John Wayne is famous for being one of the first huge stars of the Western genre of cinema. Finding his start in the 1930s, just as movies that had synch-sound replaced silent films, he was the face of an entire era of Western cinema during a time when the genre dominated the cinema landscape. Films like John Ford’s Cavalry Trilogy glorified certain ideals of that time, including black and white morality, American Exceptionalism, and a positive view of Manifest Destiny. More nuance came into Wayne’s persona with later releases such as The Searchers and The Man Who Shot Liberty Valance, but he never strayed far from these ideals. The 1960s and ’70s and brought a new era, heralded by movies like Sergio Leone’s Dollars Trilogy, which were a darker and more violent form of Western. These newer types of Western began to feature more moral ambiguity and, at times, their themes and concepts would challenge closely held American beliefs. Clint Eastwood, the American face of this new era, became almost as big a star as John Wayne was himself at the peak of his career.

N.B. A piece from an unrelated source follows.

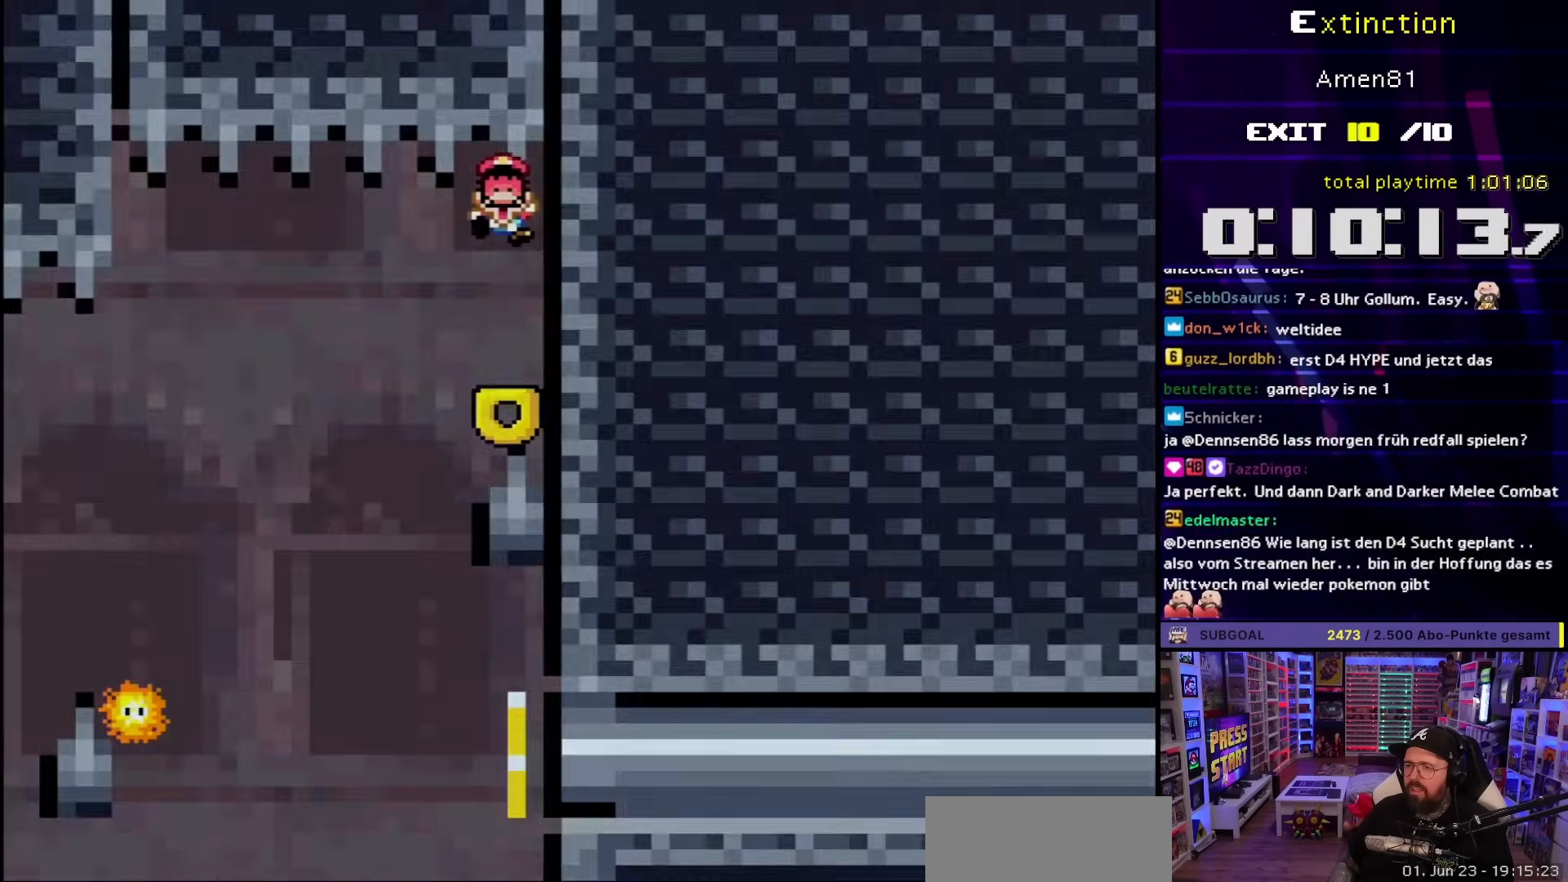
{"buttons": ["A"], "events": [[217, "X", "up"], [383, "A", "down"]]}
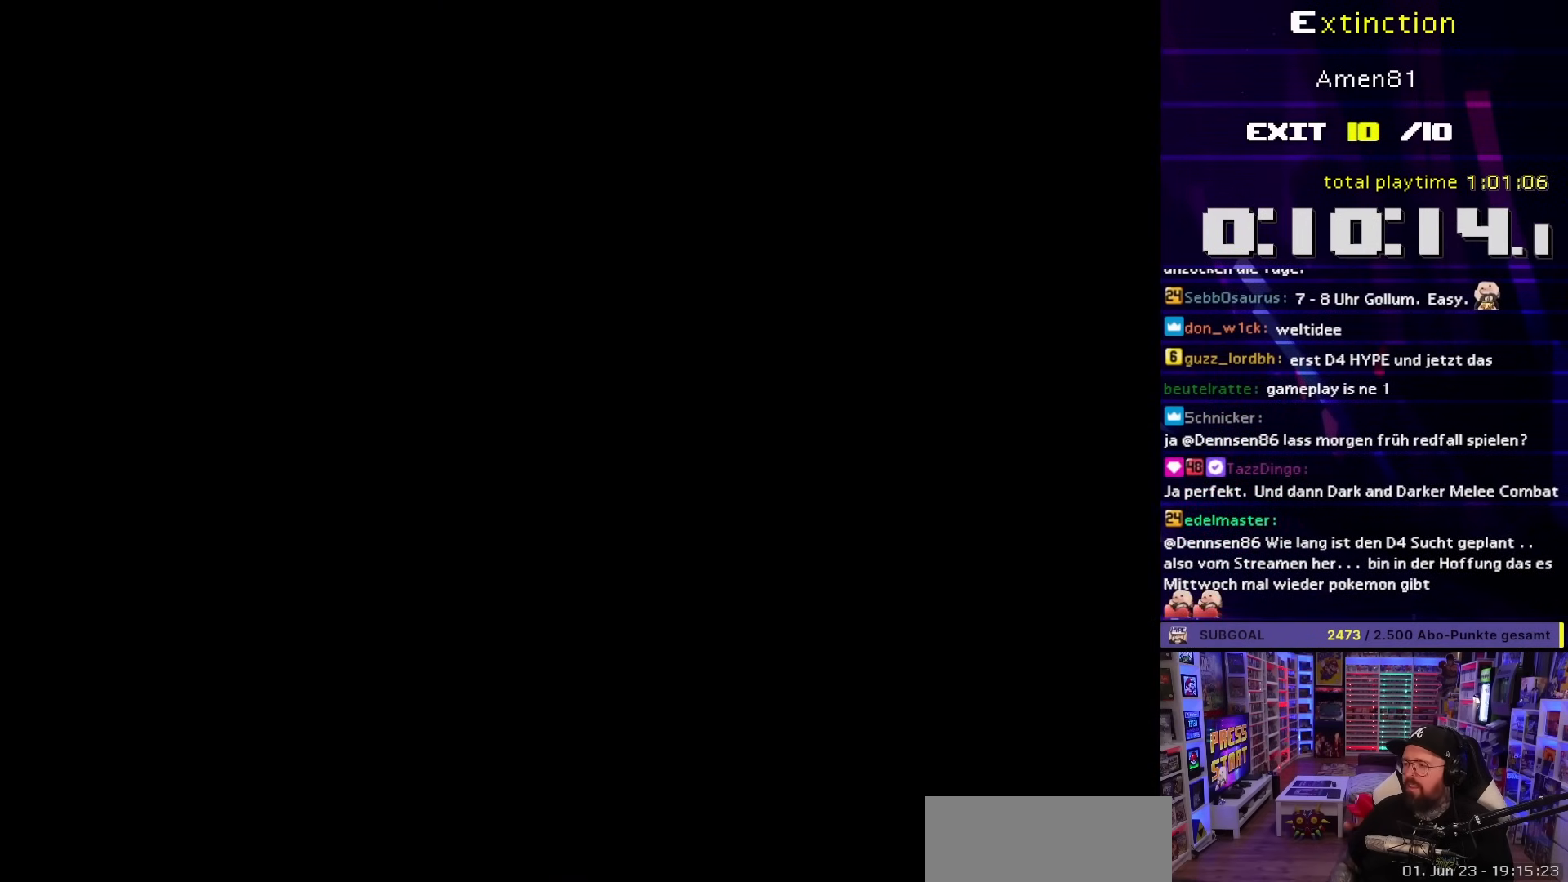
{"buttons": [], "events": [[83, "A", "up"]]}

It was in the early 1970s that an attempt was made to bring these two eras of the Western together via the two actors who embodied them the most. Larry Cohen, a director known for B-movies such as The Stuff and Q: The Winged Serpent, wrote a script for a Western titled The Hostiles. The script focused on a gambler who won half the estate of an older man, and the idea was that Eastwood would play the gambler and Wayne the older man. Eastwood was interested, but Wayne outright rejected the part. He didn’t like the script, but even more than that he didn’t like Clint Eastwood as a director and actor or how the script reflected the newer trends of the Western genre. After Eastwood tried again to pitch the film to Wayne, Wayne responded with a letter explaining his reasoning. In the letter, a major point of contention was how much Wayne hated Eastwood’s recent film High Plains Drifter.
High Plains Drifter was a 1973 Western that Eastwood starred in, and it was the first one he ever directed himself. It’s an incredibly dark and violent film that is often read as a critique of the old west, or at least a very cynical portrait of it. Wayne hated it, and thought it didn’t properly reflect the lives of, in his mind, noble pioneers who settled the west and expanded America’s borders. He saw The Hostiles as more in line with the spaghetti Westerns that made Eastwood famous. To him, the script was a cynical reinterpretation of the kinds of characters and stories Wayne’s most famous films often portrayed. Eastwood didn’t bother to respond to the letter.
Needless to say, The Hostiles was never made because of this. A version of Cohen’s script eventually got made into the 2009 tv movie The Gambler, The Girl and the Gunslinger but the world was never to see the two giants of the genre on screen together. John Wayne and Clint Eastwood just came up through different generations and different eras of Hollywood, and they both had very different ideas about the genre that made their careers. They’re icons, and will forever be the faces of both sides of the Western: its older traditions and its newer deconstructions.